Tuesday, October 30, 2007

Rule of Lenity Applied to Definition of "Antique Firearm" in Unregistered Shotgun Case

In United States v. Introcaso, __ F.3d __, 2007 WL 3104382 (filed October 25, 2007), the Court reversed the defendant’s conviction for possessing an unregistered firearm – a 19th-century shotgun that had been hanging in his living room, holding that the definition of "antique firearm" under the statute, 26 U.S.C. § 5845(g), is ambiguous and applying the rule of lenity in favor of the defendant.

The parties agreed that the shotgun was manufactured before 1898, and also agreed that its measurements met the statutory requirements for a firearm. The case turned on the language in the definition exempting firearms "using fixed ammunition manufactured in or before 1898, for which ammunition is no longer manufactured in the United States and is not readily available in the ordinary channels of commercial trade." The government argued that although the 18.2-millimeter shot made for guns like the defendant’s is no longer available, the gun could fire 12-gauge shotgun shells, which are currently commercially available.

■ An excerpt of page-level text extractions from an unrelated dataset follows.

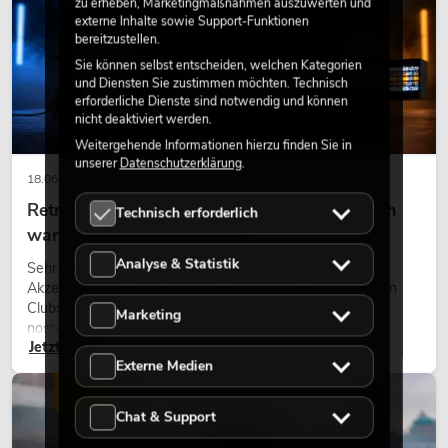
zu erheben, Marketingmaßnahmen auszuwerten und
externe Inhalte sowie Support-Funktionen
bereitzustellen.
Sie können selbst entscheiden, welchen Kategorien
und Diensten Sie zustimmen möchten. Technisch
erforderliche Dienste sind notwendig und können
nicht deaktiviert werden.
Weitergehende Informationen hierzu finden Sie in
unserer
Datenschutzerklärung
.
18.06.2026
Retro-Licht im modernen Lichtdesign: Warum
Technisch erforderlich
warmes Licht wieder wirkt
Analyse & Statistik
Sehr warmes Licht, sichtbare Leuchtflächen und farbige
Akzente prägen viele aktuelle Lichtdesigns auf Bühnen, in
Clubs und bei Events. Retro-Licht ist dabei kein rein
Marketing
nostalgischer Effekt, sondern ein bewusst eingesetztes
Jetzt lesen
Gestaltungsmittel: Es schafft Atmosphäre, gibt Szenen
Externe Medien
Charakter und kann technische LED-Setups emotionaler
wirken lassen.
LICHT
Chat & Support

The Court found that the term "for" in the phrase "for which ammunition is no longer manufactured" is susceptible to two readings: specifically designed for or able to be used in. The statutory purposes – regulation of guns to control violence and avoiding undue burdens on museums and collectors – do not favor one reading over the other. The Court rejected the analysis of a Second Circuit case, United States v. Tribunella, 749 F.2d 104, 109 (2d Cir. 1984), which concluded that it was "more likely" that Congress intended to prioritize decreasing gun violence and applied the second reading (able to be used in). In so doing, the Court discussed the rule of lenity at length, decided not to "guess" at the meaning of the statute, and held that because the ammunition specifically designed for this shotgun was no longer manufactured, it was an antique firearm and did not need to be registered.

Judge Ackerman, district judge sitting by designation, dissented on the basis that "the Second Circuit’s reasonable construction of § 5845(g) . . . comports with the statute's plain text and congressional intent."

The Court rejected the defendant’s sufficiency of the evidence challenge to a second count charging possession of unregistered destructive devices (hand grenades) because although Introcaso had been barred from going to the house where the items were discovered due to a protective order, he was the lessee of record, had occupied the house as recently as a week before, had been seen with similar devices, and his wife’s keys did not work to open the locked cabinet in which the items were stored. The Court also rejected the defendant’s challenge to the reasonableness of his 46-month sentence because the district court complied with the Gunter three-step process.